━━ DATOS DE ENTRADA ━━

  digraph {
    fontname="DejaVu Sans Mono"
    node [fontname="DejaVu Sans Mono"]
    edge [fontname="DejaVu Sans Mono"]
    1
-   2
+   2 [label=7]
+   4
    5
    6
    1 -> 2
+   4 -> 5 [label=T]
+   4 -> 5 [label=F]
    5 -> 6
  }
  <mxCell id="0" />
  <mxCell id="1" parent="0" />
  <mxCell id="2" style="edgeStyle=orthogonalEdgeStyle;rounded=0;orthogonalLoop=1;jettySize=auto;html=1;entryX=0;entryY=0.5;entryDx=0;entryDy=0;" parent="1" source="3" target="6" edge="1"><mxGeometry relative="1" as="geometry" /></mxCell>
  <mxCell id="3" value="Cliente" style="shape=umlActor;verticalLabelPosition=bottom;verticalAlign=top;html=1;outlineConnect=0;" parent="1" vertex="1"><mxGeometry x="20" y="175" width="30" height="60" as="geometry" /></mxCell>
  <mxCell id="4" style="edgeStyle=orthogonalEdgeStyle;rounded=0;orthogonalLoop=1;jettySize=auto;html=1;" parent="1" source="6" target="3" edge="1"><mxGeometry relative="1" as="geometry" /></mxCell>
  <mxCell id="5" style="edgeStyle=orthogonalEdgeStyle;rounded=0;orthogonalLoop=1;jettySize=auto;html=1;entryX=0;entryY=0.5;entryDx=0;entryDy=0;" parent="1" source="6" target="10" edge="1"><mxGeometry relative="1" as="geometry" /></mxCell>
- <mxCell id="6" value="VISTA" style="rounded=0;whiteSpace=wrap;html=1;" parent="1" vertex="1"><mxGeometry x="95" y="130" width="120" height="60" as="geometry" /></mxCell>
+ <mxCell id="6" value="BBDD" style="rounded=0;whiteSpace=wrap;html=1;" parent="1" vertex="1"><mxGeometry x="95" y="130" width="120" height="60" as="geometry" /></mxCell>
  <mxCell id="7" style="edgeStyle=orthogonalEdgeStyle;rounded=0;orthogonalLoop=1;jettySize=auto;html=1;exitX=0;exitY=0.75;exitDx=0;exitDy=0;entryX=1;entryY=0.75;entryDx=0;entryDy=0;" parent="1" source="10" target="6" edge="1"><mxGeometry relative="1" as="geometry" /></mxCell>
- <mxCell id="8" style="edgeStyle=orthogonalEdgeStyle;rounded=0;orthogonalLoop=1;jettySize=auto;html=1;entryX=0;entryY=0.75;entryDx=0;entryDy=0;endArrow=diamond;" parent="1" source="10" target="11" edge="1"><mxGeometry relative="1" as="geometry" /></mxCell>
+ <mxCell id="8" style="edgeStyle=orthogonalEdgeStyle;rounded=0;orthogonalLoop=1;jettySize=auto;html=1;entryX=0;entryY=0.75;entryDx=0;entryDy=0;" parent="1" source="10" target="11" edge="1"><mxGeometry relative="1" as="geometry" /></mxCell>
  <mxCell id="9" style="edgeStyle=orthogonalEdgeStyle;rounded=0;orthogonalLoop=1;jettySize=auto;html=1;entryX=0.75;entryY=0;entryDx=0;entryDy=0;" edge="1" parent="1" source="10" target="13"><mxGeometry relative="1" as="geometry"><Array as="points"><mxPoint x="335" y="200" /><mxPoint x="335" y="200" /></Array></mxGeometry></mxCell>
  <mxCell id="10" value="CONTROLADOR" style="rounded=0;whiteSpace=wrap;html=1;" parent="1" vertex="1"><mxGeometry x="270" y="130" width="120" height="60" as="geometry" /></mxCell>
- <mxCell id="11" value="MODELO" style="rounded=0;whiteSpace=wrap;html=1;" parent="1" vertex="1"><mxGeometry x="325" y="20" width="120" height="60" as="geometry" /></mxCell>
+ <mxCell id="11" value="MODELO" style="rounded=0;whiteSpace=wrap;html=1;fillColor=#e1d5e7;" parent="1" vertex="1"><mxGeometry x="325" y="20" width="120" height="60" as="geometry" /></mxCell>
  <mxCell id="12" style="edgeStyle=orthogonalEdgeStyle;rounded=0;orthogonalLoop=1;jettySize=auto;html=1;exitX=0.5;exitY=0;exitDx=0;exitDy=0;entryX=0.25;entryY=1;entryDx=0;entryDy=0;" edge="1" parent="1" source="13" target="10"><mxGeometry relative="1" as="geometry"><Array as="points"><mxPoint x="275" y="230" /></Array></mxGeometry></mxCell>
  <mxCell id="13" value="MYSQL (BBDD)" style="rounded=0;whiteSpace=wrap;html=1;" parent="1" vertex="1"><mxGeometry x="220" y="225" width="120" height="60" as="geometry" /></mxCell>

━━━

▶ **OBJETIVO DEL EJERCICIO**: Filtra los registros de arriba y copia cada línea que contenga la cadena "Mono", teniendo en cuenta mayúsculas y minúsculas.

▶ **SOLUCIÓN DEL PROBLEMA**:
    fontname="DejaVu Sans Mono"
    node [fontname="DejaVu Sans Mono"]
    edge [fontname="DejaVu Sans Mono"]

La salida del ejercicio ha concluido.